Da cultura viva aos puntos de cultura

OPINIÃO - Helber Henrique Guedes

Data 06/09/2025
Horário 05:00

Estar longe de casa é também enfrentar as dificuldades de integração em outra cultura, com novos hábitos, outra língua e diferentes formas de viver. Esse é o desafio que tenho encarado em Buenos Aires. Se no Brasil a rotina era marcada por um cardápio conhecido, o arroz, feijão, bife, ovo frito, cuscuz, tapioca, carne de panela com batatas e as frutas do café da manhã, aqui sinto a ausência desses sabores que carregam afeto da minha identidade.

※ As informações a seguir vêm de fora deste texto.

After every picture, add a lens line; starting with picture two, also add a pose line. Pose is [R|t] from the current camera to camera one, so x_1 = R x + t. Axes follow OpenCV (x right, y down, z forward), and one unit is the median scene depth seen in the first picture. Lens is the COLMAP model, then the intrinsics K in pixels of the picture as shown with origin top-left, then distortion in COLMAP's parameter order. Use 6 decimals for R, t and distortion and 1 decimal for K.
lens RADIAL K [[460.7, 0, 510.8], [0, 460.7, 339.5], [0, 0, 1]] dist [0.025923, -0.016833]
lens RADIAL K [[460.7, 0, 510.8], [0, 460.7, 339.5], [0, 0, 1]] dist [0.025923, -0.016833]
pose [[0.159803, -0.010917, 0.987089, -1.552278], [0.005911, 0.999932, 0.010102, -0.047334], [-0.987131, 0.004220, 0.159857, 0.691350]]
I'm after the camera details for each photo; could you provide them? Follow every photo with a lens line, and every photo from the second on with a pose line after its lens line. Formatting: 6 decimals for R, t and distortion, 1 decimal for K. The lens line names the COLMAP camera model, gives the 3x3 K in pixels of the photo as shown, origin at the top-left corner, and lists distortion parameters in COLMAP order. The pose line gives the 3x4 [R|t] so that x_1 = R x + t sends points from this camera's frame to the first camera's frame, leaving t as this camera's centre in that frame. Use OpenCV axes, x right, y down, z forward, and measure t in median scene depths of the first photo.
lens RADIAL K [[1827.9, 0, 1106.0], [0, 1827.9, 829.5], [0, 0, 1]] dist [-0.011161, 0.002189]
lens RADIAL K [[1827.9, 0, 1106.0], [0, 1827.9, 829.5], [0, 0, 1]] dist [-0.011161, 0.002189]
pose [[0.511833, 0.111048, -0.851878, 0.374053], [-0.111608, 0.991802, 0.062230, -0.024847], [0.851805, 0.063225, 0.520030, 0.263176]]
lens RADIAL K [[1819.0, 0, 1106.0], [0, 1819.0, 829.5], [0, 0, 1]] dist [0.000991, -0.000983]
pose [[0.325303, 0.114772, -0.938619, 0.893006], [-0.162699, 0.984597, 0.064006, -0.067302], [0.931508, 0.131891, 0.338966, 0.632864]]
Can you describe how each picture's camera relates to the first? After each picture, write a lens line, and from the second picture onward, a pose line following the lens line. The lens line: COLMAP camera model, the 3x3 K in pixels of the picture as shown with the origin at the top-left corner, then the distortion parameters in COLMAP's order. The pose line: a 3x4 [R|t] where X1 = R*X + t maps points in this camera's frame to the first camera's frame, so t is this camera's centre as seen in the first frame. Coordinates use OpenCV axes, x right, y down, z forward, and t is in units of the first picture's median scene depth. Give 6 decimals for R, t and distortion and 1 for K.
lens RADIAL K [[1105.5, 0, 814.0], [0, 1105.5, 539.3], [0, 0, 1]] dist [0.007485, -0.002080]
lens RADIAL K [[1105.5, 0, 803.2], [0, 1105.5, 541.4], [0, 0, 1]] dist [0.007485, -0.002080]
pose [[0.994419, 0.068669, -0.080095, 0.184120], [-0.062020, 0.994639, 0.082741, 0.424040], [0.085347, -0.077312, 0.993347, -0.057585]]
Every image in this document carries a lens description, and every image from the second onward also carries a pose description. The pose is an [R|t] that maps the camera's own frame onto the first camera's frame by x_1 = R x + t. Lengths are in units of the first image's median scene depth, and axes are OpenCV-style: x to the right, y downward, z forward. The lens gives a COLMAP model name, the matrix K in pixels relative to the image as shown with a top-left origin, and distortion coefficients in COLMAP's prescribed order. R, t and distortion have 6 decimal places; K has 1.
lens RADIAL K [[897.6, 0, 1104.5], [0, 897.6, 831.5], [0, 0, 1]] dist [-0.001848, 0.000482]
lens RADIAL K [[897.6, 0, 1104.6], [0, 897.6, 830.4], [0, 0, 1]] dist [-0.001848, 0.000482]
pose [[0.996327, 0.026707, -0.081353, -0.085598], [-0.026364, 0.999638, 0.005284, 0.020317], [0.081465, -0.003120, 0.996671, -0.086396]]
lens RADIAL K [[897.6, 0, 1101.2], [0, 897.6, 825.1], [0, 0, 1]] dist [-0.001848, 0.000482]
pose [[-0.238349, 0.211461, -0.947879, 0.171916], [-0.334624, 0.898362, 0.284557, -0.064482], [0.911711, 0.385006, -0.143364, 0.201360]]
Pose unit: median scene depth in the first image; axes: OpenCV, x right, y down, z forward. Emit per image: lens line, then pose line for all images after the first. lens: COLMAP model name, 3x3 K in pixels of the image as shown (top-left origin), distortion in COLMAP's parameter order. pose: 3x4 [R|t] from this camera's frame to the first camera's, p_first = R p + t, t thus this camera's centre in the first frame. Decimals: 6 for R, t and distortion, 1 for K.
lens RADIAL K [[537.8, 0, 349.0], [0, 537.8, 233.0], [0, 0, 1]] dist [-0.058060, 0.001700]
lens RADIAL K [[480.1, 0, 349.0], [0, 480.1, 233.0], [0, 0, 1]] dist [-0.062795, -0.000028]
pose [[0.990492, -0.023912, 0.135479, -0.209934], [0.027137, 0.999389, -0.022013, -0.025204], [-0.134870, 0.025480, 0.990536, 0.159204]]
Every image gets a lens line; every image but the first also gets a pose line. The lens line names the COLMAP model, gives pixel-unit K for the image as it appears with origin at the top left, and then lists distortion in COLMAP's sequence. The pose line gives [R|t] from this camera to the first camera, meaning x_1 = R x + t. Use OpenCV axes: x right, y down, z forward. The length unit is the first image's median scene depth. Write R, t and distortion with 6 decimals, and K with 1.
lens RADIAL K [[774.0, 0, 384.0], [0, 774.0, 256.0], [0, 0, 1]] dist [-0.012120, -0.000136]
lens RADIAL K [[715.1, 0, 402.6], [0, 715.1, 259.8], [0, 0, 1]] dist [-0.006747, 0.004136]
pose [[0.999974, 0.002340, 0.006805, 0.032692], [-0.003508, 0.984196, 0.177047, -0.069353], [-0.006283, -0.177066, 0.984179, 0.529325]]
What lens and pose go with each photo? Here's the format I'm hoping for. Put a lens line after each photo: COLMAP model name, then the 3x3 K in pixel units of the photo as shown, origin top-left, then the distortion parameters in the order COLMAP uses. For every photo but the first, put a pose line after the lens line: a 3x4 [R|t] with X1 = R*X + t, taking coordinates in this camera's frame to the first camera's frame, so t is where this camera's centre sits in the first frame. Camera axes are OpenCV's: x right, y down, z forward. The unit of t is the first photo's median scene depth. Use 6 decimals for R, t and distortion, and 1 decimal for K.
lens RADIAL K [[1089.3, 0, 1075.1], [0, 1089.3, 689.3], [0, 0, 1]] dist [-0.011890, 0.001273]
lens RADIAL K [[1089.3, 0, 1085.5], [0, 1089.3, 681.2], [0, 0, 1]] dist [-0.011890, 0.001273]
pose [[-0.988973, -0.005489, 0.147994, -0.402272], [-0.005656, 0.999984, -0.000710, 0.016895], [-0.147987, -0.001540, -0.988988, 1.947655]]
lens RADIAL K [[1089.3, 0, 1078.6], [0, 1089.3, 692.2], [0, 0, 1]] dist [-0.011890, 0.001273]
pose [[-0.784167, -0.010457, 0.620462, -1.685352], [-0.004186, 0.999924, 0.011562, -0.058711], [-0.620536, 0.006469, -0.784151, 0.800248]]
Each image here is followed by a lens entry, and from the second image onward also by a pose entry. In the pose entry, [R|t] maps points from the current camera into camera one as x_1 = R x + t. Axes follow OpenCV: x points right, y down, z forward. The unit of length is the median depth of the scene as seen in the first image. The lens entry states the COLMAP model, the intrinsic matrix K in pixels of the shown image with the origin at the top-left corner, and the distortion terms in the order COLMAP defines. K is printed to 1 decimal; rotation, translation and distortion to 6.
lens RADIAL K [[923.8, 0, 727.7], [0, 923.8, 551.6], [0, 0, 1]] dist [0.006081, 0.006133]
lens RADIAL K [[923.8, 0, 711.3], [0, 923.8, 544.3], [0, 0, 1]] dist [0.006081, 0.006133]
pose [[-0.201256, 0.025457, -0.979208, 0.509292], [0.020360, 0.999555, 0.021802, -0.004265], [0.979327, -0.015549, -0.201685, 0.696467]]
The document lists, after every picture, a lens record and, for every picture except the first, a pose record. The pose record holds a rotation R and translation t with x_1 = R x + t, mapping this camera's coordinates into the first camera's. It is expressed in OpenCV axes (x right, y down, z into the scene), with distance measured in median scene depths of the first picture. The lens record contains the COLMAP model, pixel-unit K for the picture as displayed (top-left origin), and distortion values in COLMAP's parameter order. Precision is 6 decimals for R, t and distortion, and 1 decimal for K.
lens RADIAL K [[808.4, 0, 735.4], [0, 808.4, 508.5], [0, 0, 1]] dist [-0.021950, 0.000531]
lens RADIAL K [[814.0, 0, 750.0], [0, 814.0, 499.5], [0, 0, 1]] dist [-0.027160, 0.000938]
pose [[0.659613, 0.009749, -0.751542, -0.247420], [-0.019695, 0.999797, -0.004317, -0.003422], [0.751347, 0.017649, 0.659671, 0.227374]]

A comida, que parece simples, acaba sendo um dos maiores símbolos da saudade.
Setembro, mês do meu aniversário, também marca o fechamento do primeiro ciclo desta experiência: 31 dias vivendo em uma cidade é vivida intensamente. Cada dia é um aprendizado: uma palavra nova, um costume diferente, um gesto que só a vivência mostra. Mas esse processo também tem suas dores. No Brasil, eu era alguém que falava em 90% das situações. Em Buenos Aires, a lógica se inverteu: passo a maior parte do tempo em silêncio, observando, tentando entender, e apenas uma pequena parte falando. Essa inversão de papéis é, por vezes, solitária.
Outra mudança marcante está na rotina de ir até a universidade. Se em Presidente Prudente bastavam cinco minutos para chegar à sala de aula, aqui já inclui ônibus, metrô e longas esperas em transportes sempre cheios. É cansativo, mas também um exercício de paciência e adaptação ao ritmo de uma grande metrópole.
Ao mesmo tempo, há uma riqueza enorme nos pontos positivos. Frequentar espaços como o Palacio Libertad me coloca em contato direto com a cultura argentina: músicas folclóricas, tango, apresentações artísticas da cultura portenha. São experiências que me motivam a continuar e me lembram da importância de estar aberto ao novo. Em breve, darei mais um passo: participarei de aulas de espanhol junto a argentinos, num formato diferente que havia feito no Brasil, que certamente aprofundará ainda mais esse processo de aprendizagem.
Este mês também será intenso academicamente. Apresentarei em Córdoba, no Encontro Internacional Humboldt, o trabalho que desenvolvo no Brasil: Democratizando a Cidade: diálogos e participação comunitária. Será meu primeiro trabalho em espanhol, uma conquista e um marco desta trajetória.
Minha vivência aqui também me faz refletir sobre o campo das políticas culturais. No Brasil, atuo em iniciativas ligadas aos Pontos de Cultura, parte do Programa Cultura Viva, criado em 2004 para fortalecer organizações comunitárias a partir da autonomia e do protagonismo social. Na Argentina, desde 2011, existe uma política semelhante, os Puntos de Cultura, que nasceram inspirados na experiência brasileira, mas ganharam características próprias. Ao frequentar espaços culturais portenhos, percebo como essas políticas se traduzem em práticas e aprendizagens vivas, que fazem da cultura um recurso para a inclusão e para a cidadania. Isso me mostra que, mesmo tendo no Brasil políticas pioneiras, ainda temos muito a aprender com a forma como outros países da América Latina fazem a cultura pulsar no espaço público.
Viver essa experiência é, sobretudo, aprender todos os dias. Entre dificuldades, silêncios, sabores que faltam e descobertas que chegam, sigo me fortalecendo. Cada desafio se transforma em aprendizado e cada aprendizado é uma lembrança de que o intercâmbio é mais do que um deslocamento geográfico: é uma viagem para dentro de si mesmo.

Referências Sugerida 
FUENTES FIRMANI, Emiliano. El programa Puntos de Cultura de la Secretaría de Cultura de la Nación (2011–2012): análisis, implementación y propuestas de mejoramiento. Buenos Aires: Secretaría de Cultura de la Nación, 2013.